Compositeur français le plus célèbre de son temps avec son aîné Rameau,
Mondonville (1711‑1772) est l’un des protégés de la marquise de
Pompadour, principale organisatrice des plaisirs culturels de Louis XV
pendant une quinzaine d’années. C’est précisément devant la cour réunie à
Fontainebleau que la pastorale Daphnis et Alcimadure (1754)

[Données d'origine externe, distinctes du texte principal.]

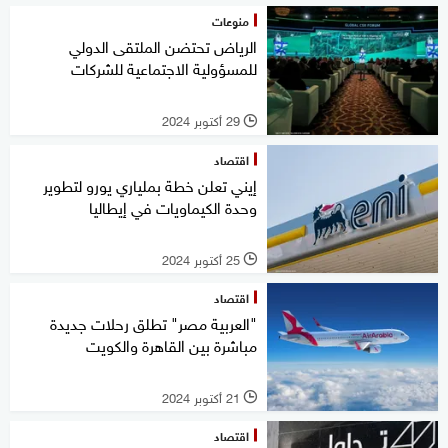
منوعات
الرياض تحتضن الملتقى الدولي
للمسؤولية الاجتماعية للشركات
29 أكتوبر 2024
l
اقتصاد
إيني تعلن خطة بملياري يورو لتطوير
وحدة الكيماويات في إيطاليا
25 أكتوبر 2024
l
اقتصاد
"العربية مصر" تطلق رحلات جديدة
مباشرة بين القاهرة والكويت
21 أكتوبر 2024
l
اقتصاد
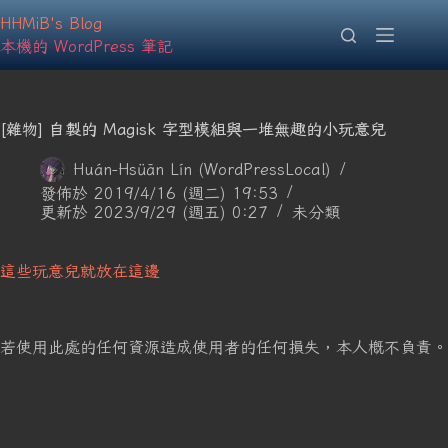
跳
HHMiB's Blog
至
主
本機的 WordPress 筆記
要
內
容
[雜物] 自製的 Magisk 字型模組與一堆無趣的小玩意兒
Huán-Hsüān Lín (WordPressLocal)
發佈於 2019/4/16 (週二) 19:53
更新於 2023/9/29 (週五) 0:27
未分類
這些玩意兒就放在這邊
若使用此處的任何資源造成使用者的任何損失，本人概不負責。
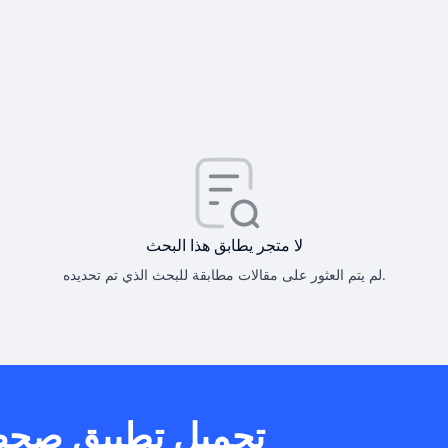
كيف أحصل على
كيف يم
لا متجر يطابق هذا البحث
لم يتم العثور على مقالات مطابقة للبحث الذي تم تحديده.
هل يمكنني است
تحميل تطبيق صح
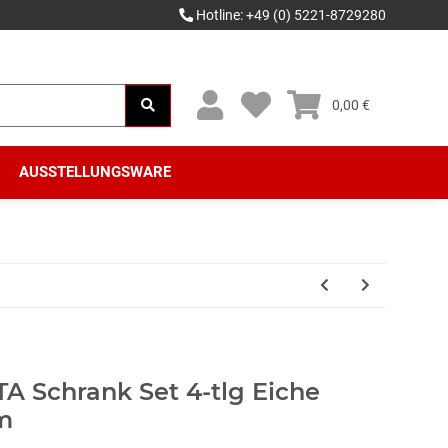
Hotline: +49 (0) 5221-8729280
0,00 €
AUSSTELLUNGSWARE
 Schrank Set 4-tlg Eiche
m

remporte un grand succès, peu de temps après la fin de la querelle des
Bouffons. Originaire de Narbonne, Mondonville a alors l’audace de
proposer un ouvrage chanté en occitan (à l’exception du Prologue en
français), qui incorpore des influences italiennes par une virtuosité
vocale accrue (perceptible dès les vocalises du premier air
d’Alcimadure), mais aussi une inventivité orchestrale d’une richesse
infinie : on a peu souligné l’influence germanique dans la musique
brillante de Mondonville, où l’on entend des échos du brio rythmique de
son parfait contemporain Carl Philipp Emanuel Bach et peut-être plus
encore de Johann Stamitz (bientôt appelé à quitter Mannheim pour Paris).

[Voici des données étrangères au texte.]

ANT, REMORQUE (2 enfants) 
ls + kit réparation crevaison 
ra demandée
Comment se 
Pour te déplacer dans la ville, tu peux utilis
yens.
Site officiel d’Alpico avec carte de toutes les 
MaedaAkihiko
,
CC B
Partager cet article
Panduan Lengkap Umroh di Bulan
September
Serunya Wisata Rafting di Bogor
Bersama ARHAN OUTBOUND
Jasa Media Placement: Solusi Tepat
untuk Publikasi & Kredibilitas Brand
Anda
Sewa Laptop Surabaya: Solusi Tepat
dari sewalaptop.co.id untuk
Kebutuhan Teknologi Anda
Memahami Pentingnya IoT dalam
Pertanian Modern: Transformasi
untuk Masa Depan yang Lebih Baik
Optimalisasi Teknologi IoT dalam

On se régale d’emblée de la musique enthousiaste de Mondonville, qui n’a
pas son pareil pour caractériser des scènes bien différenciées, en
brassant musiques populaires (tout particulièrement dans les nombreux
divertissements dansés) et clins d’œil appuyés au Roi, du fanfaronnant
finale du Prologue en hommage à sa clairvoyance guerrière, en passant
par les parties dévolues à la chasse, au II. Si le livret étire le mince
argument qui voit Alcimadure se refuser aux ardeurs de Daphnis, il
trouve une facette comique savoureuse avec les intrigues de Jeanet pour
réunir les tourtereaux, entre mises à l’épreuve et duperies. En dernière
partie, l’ivresse rythmique de Mondonville s’apaise enfin quelque peu
pour faire place à des scènes plus intimistes, d’une tendresse
étreignante.
Fondateur de l’orchestre sur instruments anciens Les Passions, basé à
Montauban, le chef Jean‑Marc Andrieu porte cette résurrection, plus de
quarante ans après la dernière production entendue en France, à
Montpellier (dont l’enregistrement est disponible sur YouTube).

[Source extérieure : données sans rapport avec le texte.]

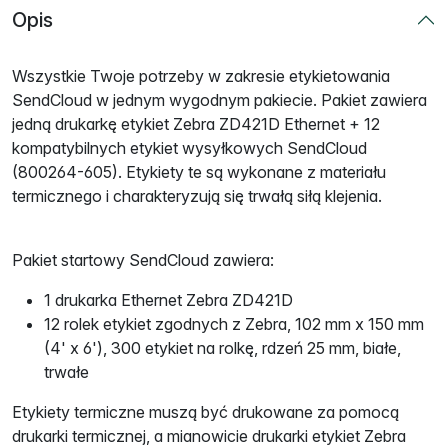
Opis
Wszystkie Twoje potrzeby w zakresie etykietowania
SendCloud w jednym wygodnym pakiecie. Pakiet zawiera
jedną drukarkę etykiet Zebra ZD421D Ethernet + 12
kompatybilnych etykiet wysyłkowych SendCloud
(800264-605). Etykiety te są wykonane z materiału
termicznego i charakteryzują się trwałą siłą klejenia.
Pakiet startowy SendCloud zawiera:
1 drukarka Ethernet Zebra ZD421D
12 rolek etykiet zgodnych z Zebra, 102 mm x 150 mm
(4' x 6'), 300 etykiet na rolkę, rdzeń 25 mm, białe,
trwałe
Etykiety termiczne muszą być drukowane za pomocą
drukarki termicznej, a mianowicie drukarki etykiet Zebra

Si la pandémie a repoussé le projet, qui devait se monter à Narbonne, on
est heureux de le retrouver cette année à Montauban et Toulouse, à
chaque fois avec un public nombreux venu pour l’occasion. La direction
vive d’Andrieu joue sur l’opposition entre les pupitres, entre attaques
sèches et clarté des plans sonores. On aimerait certes, ici et là,
davantage de respiration et de nuances, mais l’ensemble se tient, avec
un orchestre de qualité, à l’exception notable des trompettes et cors, à
l’interprétation trop brute de décoffrage. Le chef français bénéficie de
l’apport de l’excellent chœur de chambre Les éléments, basé à Toulouse,
très bien préparé pour l’événement. On note toutefois une propension à
chanter trop fort en de maints endroits : est‑ce là un choix artistique
ou une moindre prise en compte de l’acoustique du Théâtre du Capitole ?
Le concert bénéficie également d’un plateau vocal à la hauteur, d’un
investissement dramatique rare pour une version de concert, où les
interprètes rivalisent d’échanges en forme d’interaction facétieuse. Il
faut sans doute remonter aux débuts parisiens de Marie‑Nicole Lemieux,
ivre de ses tentatives de déstabilisation du jeune Philippe Jaroussky
(voir notamment au Théâtre des Champs‑Elysées, en 2003),
pour se rappeler un tel vent de folie sur le plateau – et tout cela
sans jamais sacrifier à l’excellence technique. L’attention à
l’expressivité est particulièrement perceptible chez François-Nicolas
Geslot (Daphnis), merveilleux diseur, malheureusement parfois fâché avec
la justesse (au I surtout). A ses côtés, Elodie Fonnard compose une
Alcimadure criante de vérité, tant dans la fraîcheur du timbre que la
capacité à faire imperceptiblement évoluer son personnage. Il ne lui
manque qu’une prise de risque plus affirmée dans les parties difficiles
pour nous emporter plus encore. On aime aussi les talents de comédien de
Fabien Hyon (Jeanet), toujours très investi en ce domaine, comme dans
la nécessaire diction, qui font oublier quelques rudesses dans les
changements de registre. Rien de tel pour la délicate Hélène Le Corre,
qui compose une Clémence aux phrasés souverains dans le Prologue, et ce
malgré un manque de projection notable.